Auch die 96 Mön­che von Hei­li­gen­kreuz schöp­fen Kraft aus ihrer Musik. „Wenn wir heu­te sin­gen, sind wir nicht allei­ne, son­dern rei­hen uns in eine lan­ge Tra­di­ti­on ein. Seit der Gründung unse­res Stif­tes 1133 wird hier der Gre­go­ria­ni­sche Cho­ral gesun­gen, ein unun­ter­bro­che­nes Got­tes­lob. Die Gesän­ge sind vom Him­mel abge­schaut, es ist, als ste­he der Him­mel wäh­rend der Lit­ur­gie offen. Wir sind nicht die Akteu­re, son­dern las­sen uns in den Gebets­strom hin­ein­fal­len“, beschreibt Abt Maxi­mi­li­an sein Emp­fin­den. „Der Gre­go­ria­ni­sche Cho­ral ver­bin­det uns mit unse­ren Vor­gän­gern, schweißt uns zusam­men, lässt uns in der See­le Ruhe fin­den und gibt uns Kraft, damit wir unse­re Auf­ga­ben erfüllen können.“
Die­se Wir­kung der Chant-Musik erklärt ver­mut­lich die welt­wei­te Auf­merk­sam­keit und den Medi­en­rum­mel, der 2008 auf die Zis­ter­zi­en­ser im beschau­lich im Wie­ner­wald gele­ge­nen Hei­li­gen­kreuz hereinbrach.

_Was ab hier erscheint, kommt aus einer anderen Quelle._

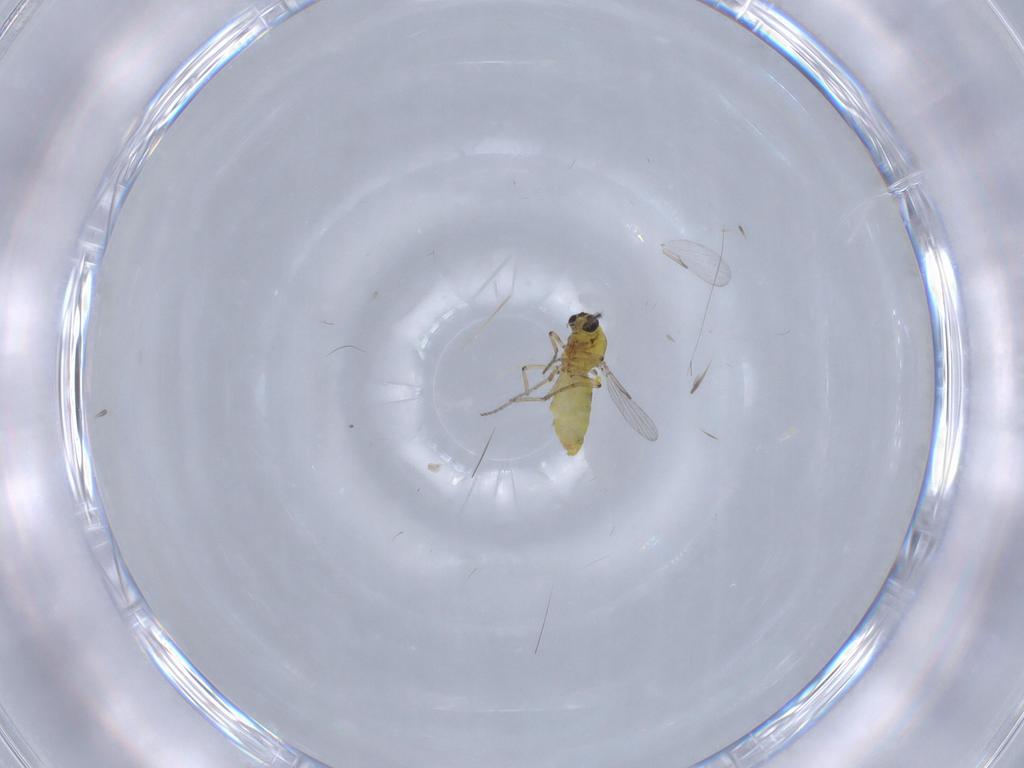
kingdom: Animalia
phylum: Arthropoda
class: Insecta
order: Diptera
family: Ceratopogonidae
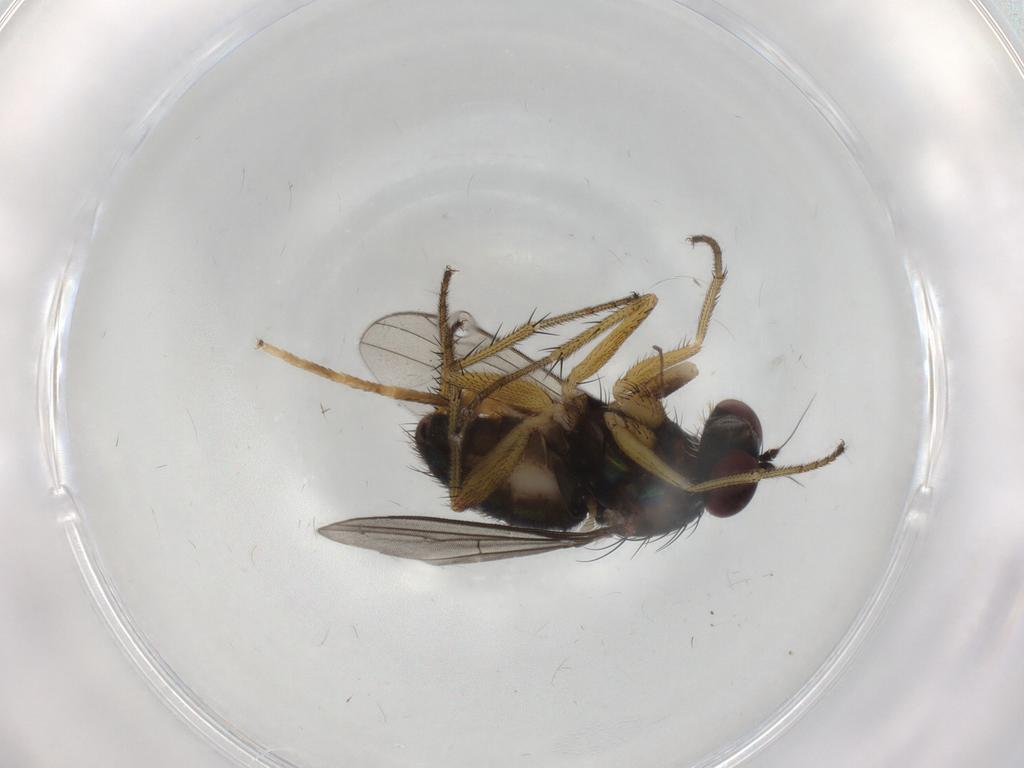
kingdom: Animalia
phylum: Arthropoda
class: Insecta
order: Diptera
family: Dolichopodidae
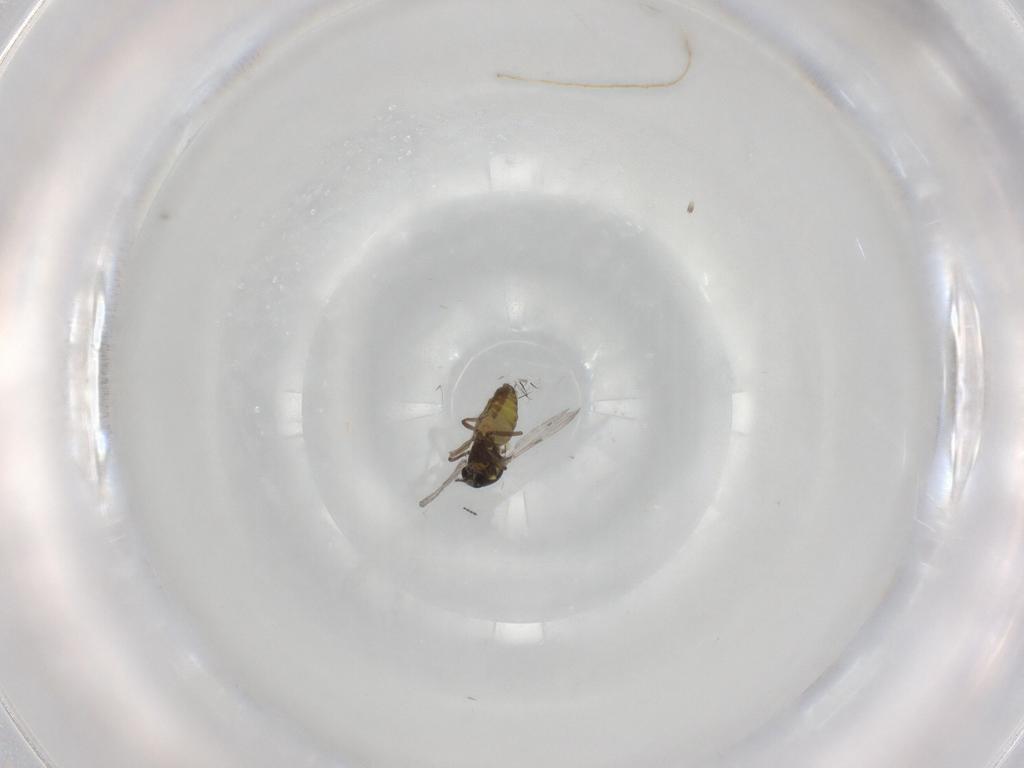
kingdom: Animalia
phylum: Arthropoda
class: Insecta
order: Diptera
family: Ceratopogonidae
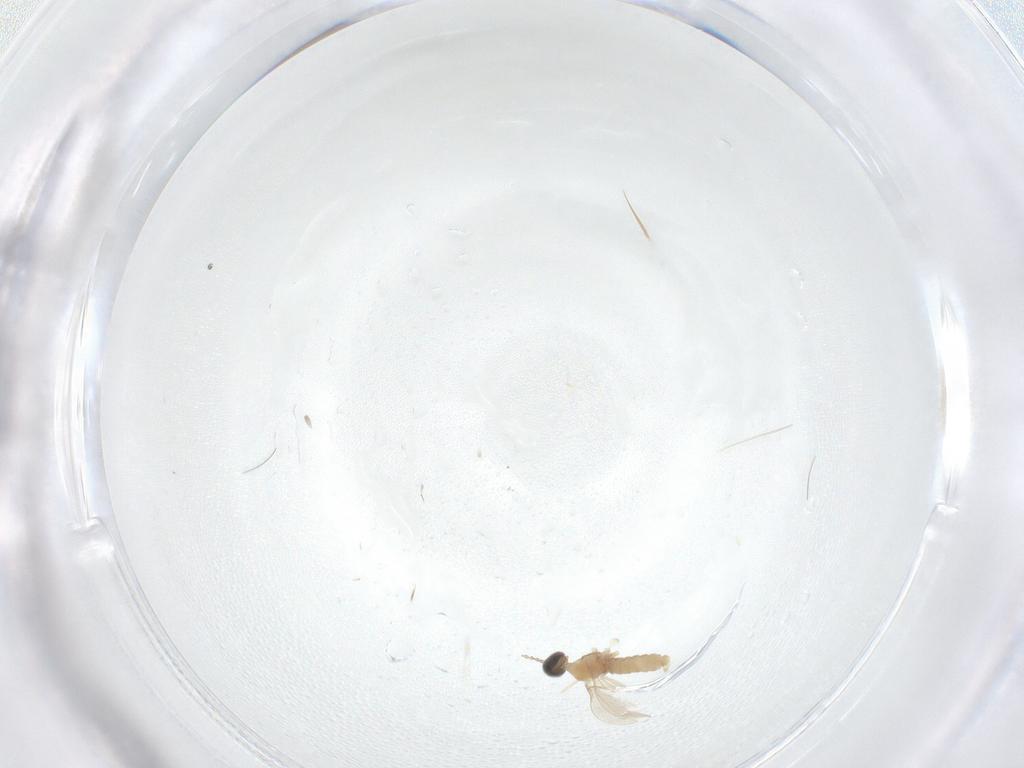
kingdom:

Sen­sa­ti­on in der Popwelt

Zufäl­lig betei­lig­ten sich die Mön­che von Stift Hei­li­gen­kreuz an einem Wett­be­werb des Musik-Gigan­ten Uni­ver­sal. „Ein Freund des Klos­ters hat­te uns dar­auf auf­merk­sam gemacht“, erzählt Abt Maxi­mi­li­an, „uns sag­te Uni­ver­sal Music damals gar nichts und es war uns nicht bewusst, dass das Label ein welt­wei­tes Pro­jekt plante.“

Am letz­ten Tag der Frist schick­ten die Brüder ein selbst­ge­dreh­tes You­Tube-Video und die Sen­sa­ti­ons­ge­schich­te begann. Begeis­tert von dem Gesang pro­du­zier­te Uni­ver­sal Music die CD „Chant – Music for Para­di­se“ mit den Zis­ter­zi­en­sern, die in Eng­land sofort unter die Top-Ten der Pop-Charts kam und ihren Sie­ges­zug durch vie­le Län­der star­te­te. Die Auf­nah­me wur­de mehr­fach mit Pla­tin und Gold aus­ge­zeich­net, stand wochen­lang an der Spit­ze der US-Bill­board Charts, wo sie Madon­na und Amy Wine­house von den Plät­zen ver­dräng­te, erhielt den Echo-Klas­sik-Preis und eini­ge Awards. Die Medi­en berich­te­ten von den sin­gen­den Mön­chen aus Hei­li­gen­kreuz, die zu TV-Shows wie „Wet­ten, dass … ???“ und „Mar­kus Lanz“ ein­ge­la­den wurden.

 

Pater Karl bei Tho­mas Gottschalk

„Der dama­li­ge Abt Gre­gor hat wei­se ent­schie­den“, erin­nert sich sein Nach­fol­ger. „Er hat Pater Karl in die Öffent­lich­keit geschickt und dar­auf geach­tet, dass bei­spiels­wei­se auf dem Cover Mön­che abge­bil­det waren, die bei der Pro­duk­ti­on gar nicht dabei waren, um mög­li­che Star-Allüren zu ver­mei­den.“ Da für die Zis­ter­zi­en­ser der Cho­ral gesun­ge­nes Gebet ist, fan­den die Auf­nah­men auch nicht im Stu­dio, son­dern in der Kir­che statt. Und die zahl­rei­chen Ein­la­dun­gen, in gro­ßen Kon­zert­häu­sern auf­zu­tre­ten, wur­den eben­so aus­ge­schla­gen wie der Vor­schlag, auf eine Tour­nee zu gehen. „Unse­re ers­te Auf­ga­be als Mönch ist es, Gott zu loben“, betont Abt Maxi­mi­li­an Heim „wenn wir sin­gen, soll das kei­nen Ein­tritt kos­ten, jeder kann zum Chor­ge­bet kom­men. Wir haben die Mög­lich­keit genutzt, den Men­schen nie­der­schwel­lig unser Leben näher­zu­brin­gen. Bei­spiels­wei­se als Pater Karl bei Tho­mas Gott­schalk zu Gast war.“

Mehr als Melo­dien: „Da sin­gen Mön­che aus ihrer Begeis­te­rung und Eupho­rie her­aus“, Pater Karl (re.) mit Abt Maximilian.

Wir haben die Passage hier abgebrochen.